Embedding Semantic Risk into Distance Fields and CBFs for Online Monocular Safe Control
2026-06-01 • Robotics
Robotics
AI summaryⓘ
The authors created a system that helps robots or remote-controlled devices avoid obstacles safely by using a camera and recognizing what kind of objects they are seeing. Instead of treating all obstacles the same, their method considers how risky each object type is and adjusts the safety margins accordingly. They combine 3D scene reconstruction with object recognition to build a special map that shows distances to objects along with their risk levels. This map is used in real-time to guide movement decisions, making navigation safer and more aware of the environment. Tests showed the system works quickly and effectively for both autonomous and human-controlled navigation.

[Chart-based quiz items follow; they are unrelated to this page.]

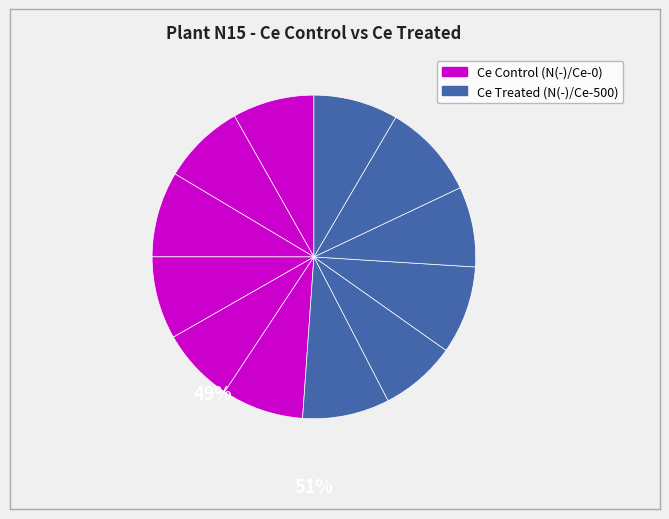

Count the number of slices in the pie.

12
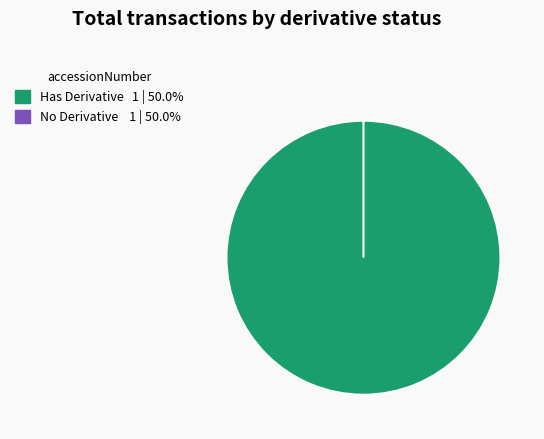

Is it true that 112760224016617 is 91% of the pie?

False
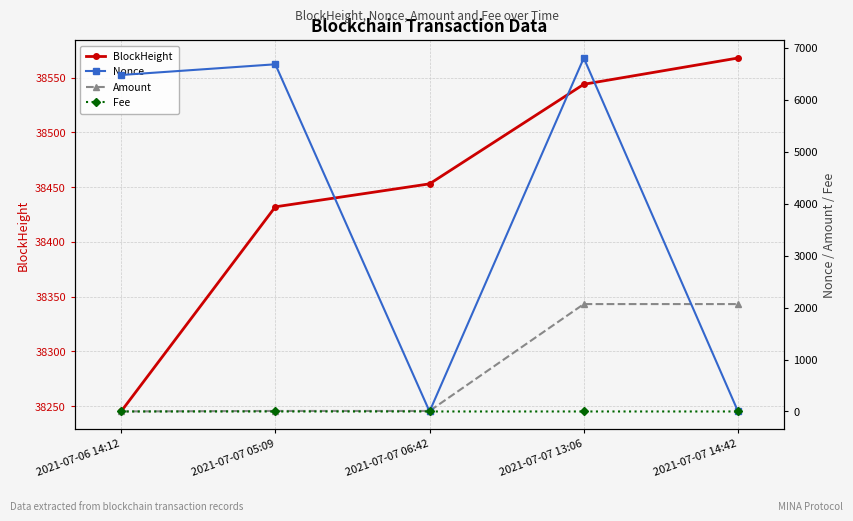

Which has a higher value, 2021-07-06 14:12 or 2021-07-07 06:42?

2021-07-07 06:42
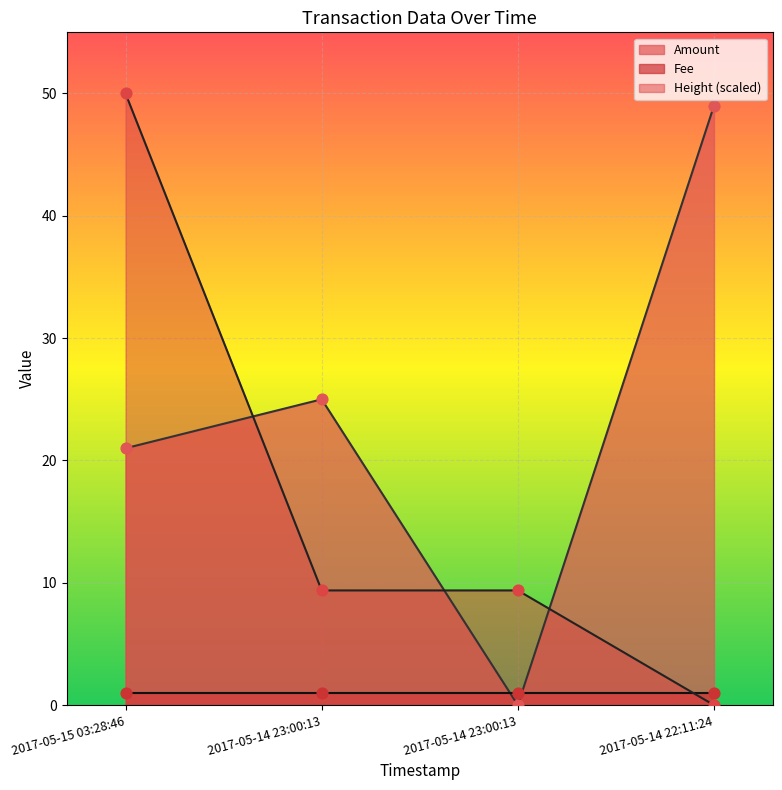

Which series has the widest spread of Y values?

Height_scaled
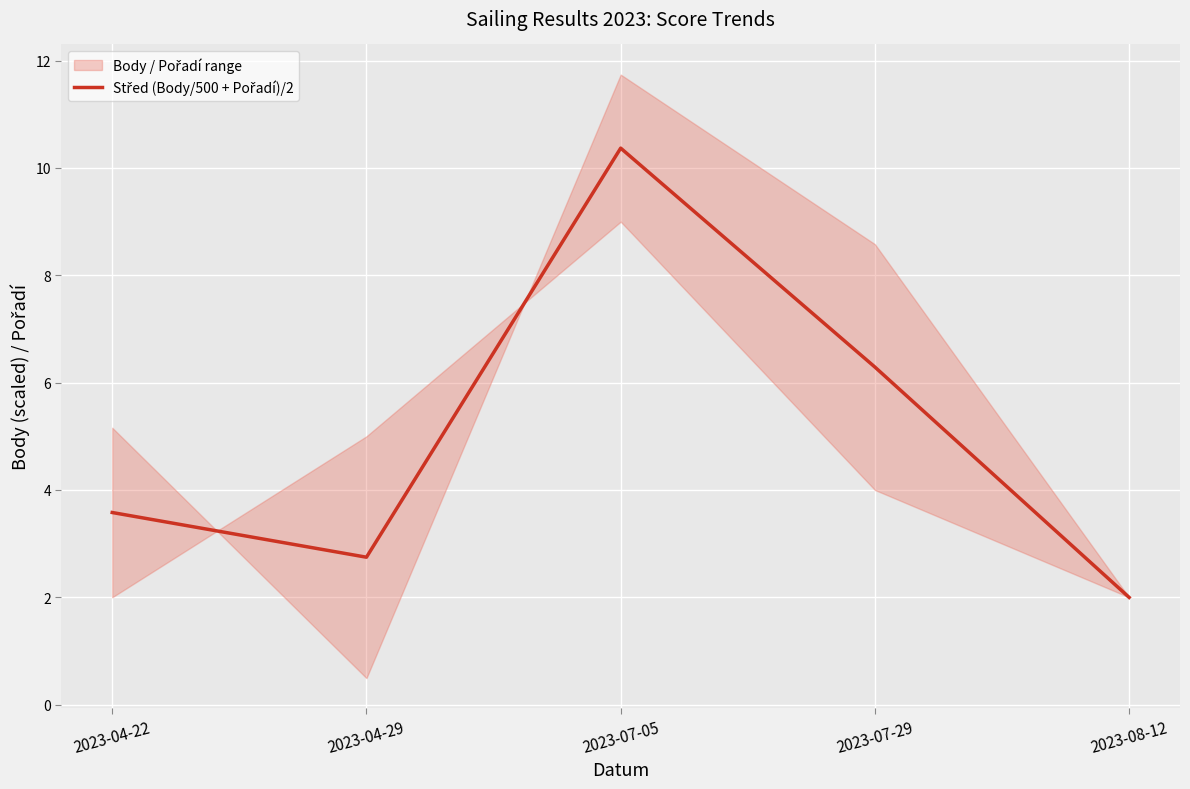

What is the change in value from 2023-04-29 to 2023-07-05?

+7.6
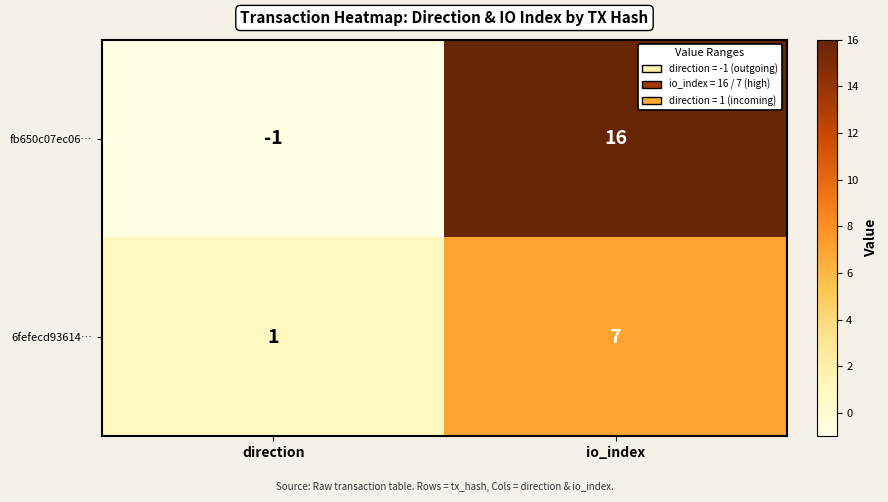

Reading right to left, list all the values displayed in this chart.

fb650c07ec06…: 16	-1
6fefecd93614…: 7	1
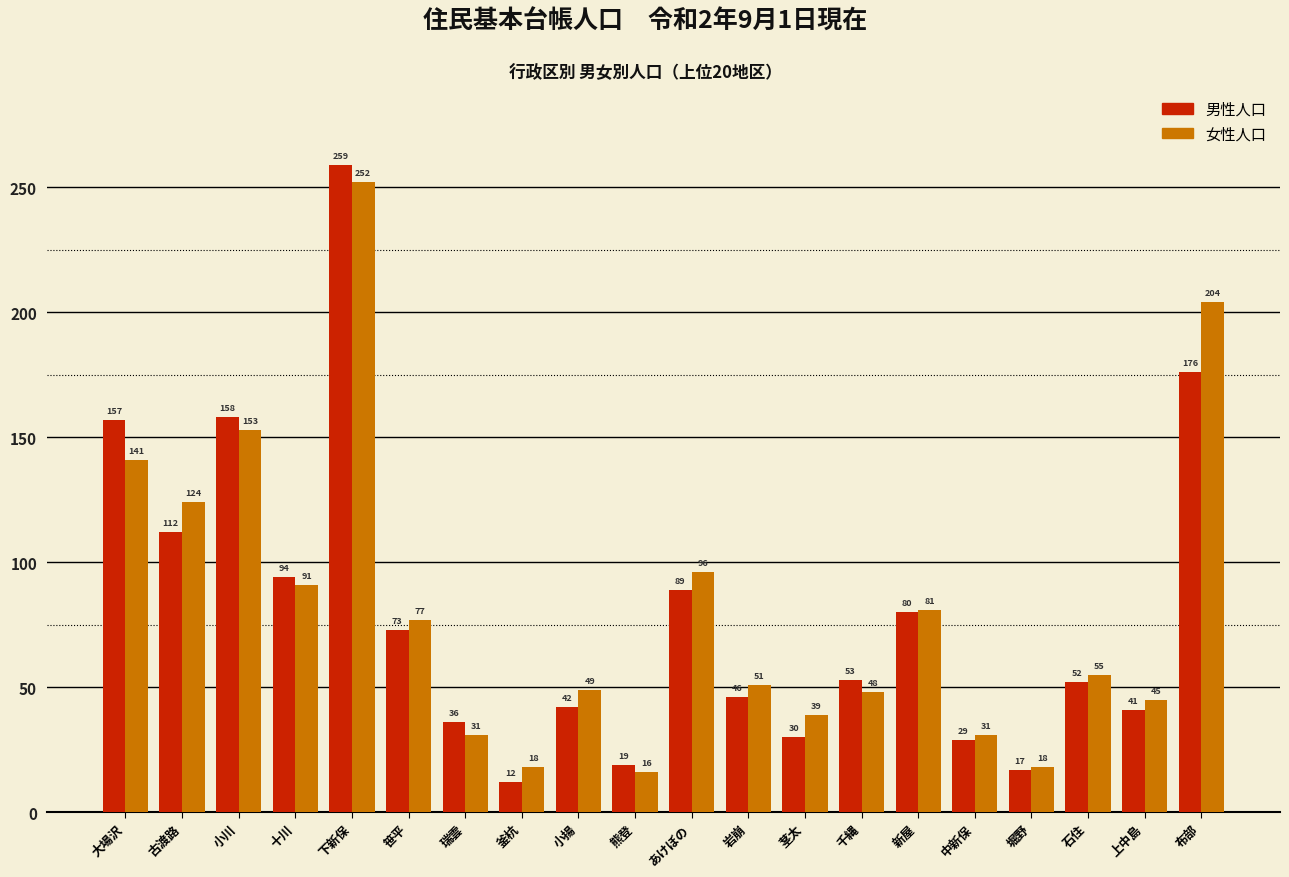

List the series in order of their overall mean, lowest first.

男性人口, 女性人口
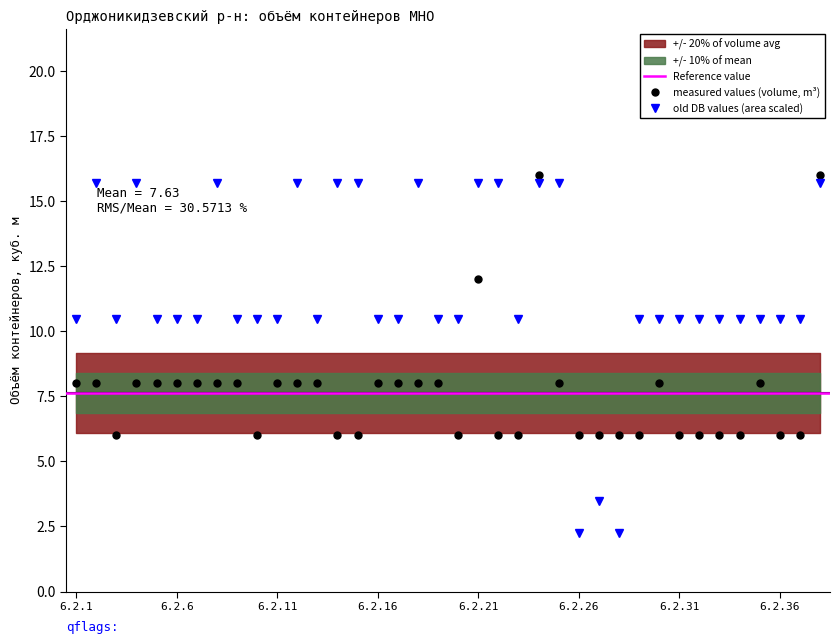

The measured values (volume, m³) series shows 8.0 at 6.2.16. True or false?

True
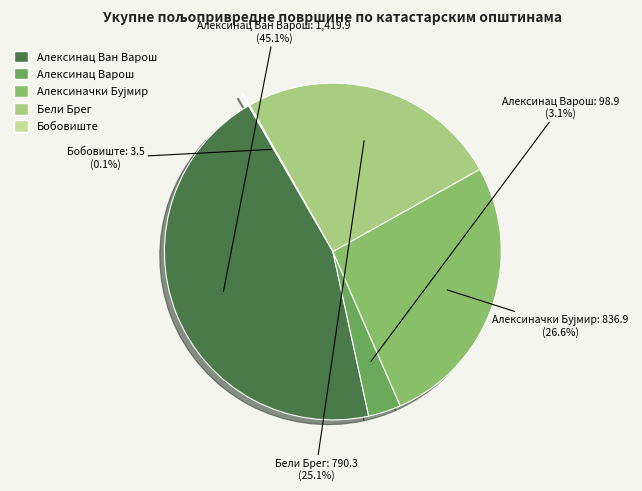

Does any single category account for the majority?

No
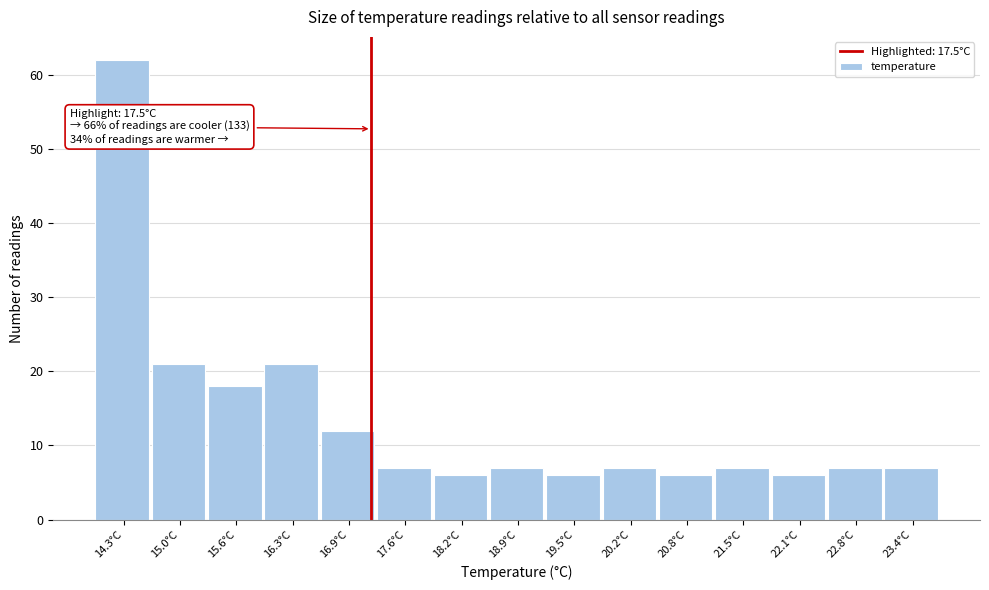

Reading left to right, list all the values displayed in this chart.

62	21	18	21	12	7	6	7	6	7	6	7	6	7	7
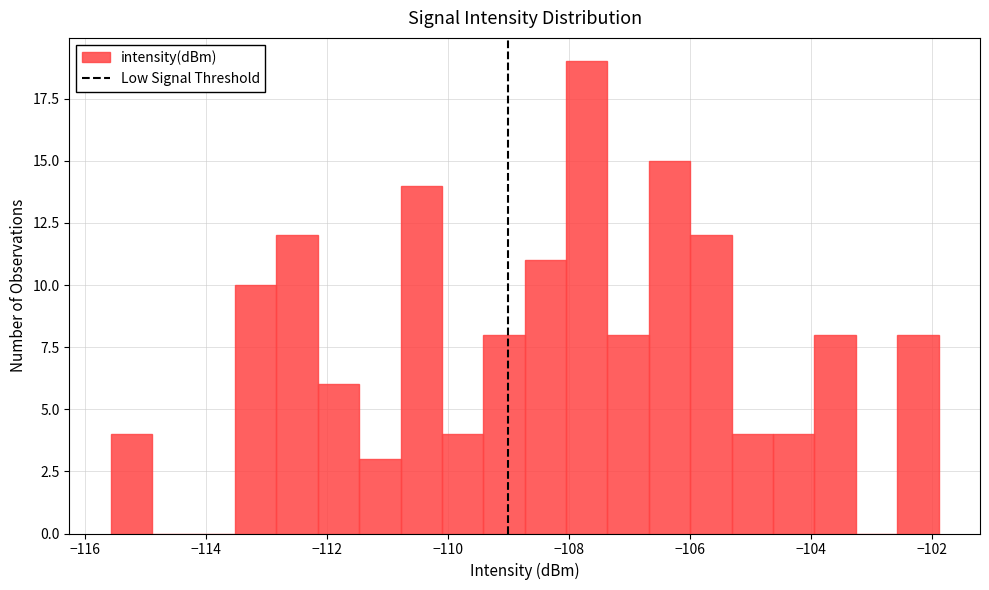

Read against the x-axis, roughly where is the centre of the tallest bar?

-107.8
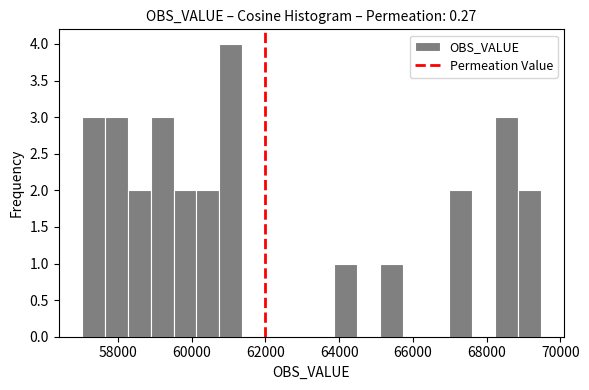

Around what value on the x-axis is the tallest bar? Give the approximate position of its centre, as read against the axis.

61000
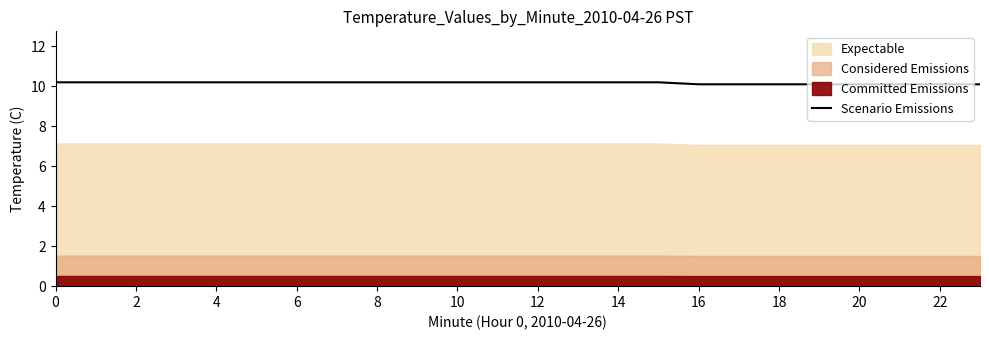

What is the lowest value of the Scenario Emissions series?

10.1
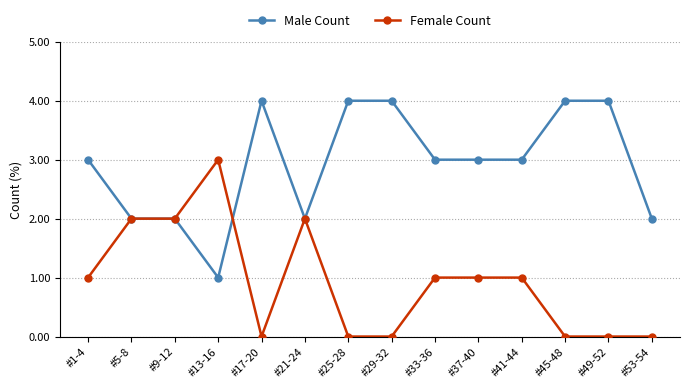

Rank the series at #25-28 from lowest to highest value.

Female Count, Male Count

Control Barrier Function (CBF)Euclidean Signed Distance Field (ESDF)monocular RGB videosemantic segmentationSLAM (Simultaneous Localization and Mapping)safe navigationteleoperation3-D geometry reconstructionsemantic riskonline perception-to-control
Authors
Dawei Zhang, Nuo Chen, Shuo Liu, Roberto Tron, Zhiwen Fan
Abstract
We propose an online monocular perception-to-control framework that embeds semantic risk into the distance field used by Control Barrier Function (CBF)-based safe navigation and teleoperation. Many perception-based safety filters assign the same distance-based safety margin to all mapped obstacles or use semantics only as a downstream controller adjustment, rather than encoding semantic risk in the spatial representation. Our framework instead reasons online about obstacle geometry and class-dependent risk by embedding semantic information directly into the Euclidean Signed Distance Field (ESDF). This design encodes semantic risk before control optimization, so high-risk objects exert a larger spatial influence in the safety field while retaining efficient ESDF queries at runtime. Specifically, a foundation-model-based SLAM front end reconstructs dense 3-D geometry from monocular RGB video, while per-frame semantic segmentation provides pixel-level class labels that are fused into the reconstructed geometry. The resulting geometric-semantic representation is then converted into an ESDF, where semantic labels identify safety-relevant regions and impose class-dependent inflation before field computation. The semantic-aware ESDF provides the local distance values and spatial derivatives required by the CBF controller, while class-dependent gains further regulate the controller response. Extensive simulation and hardware experiments demonstrate online operation at 10--20 Hz and semantic-aware safe behavior in both teleoperation and autonomous navigation.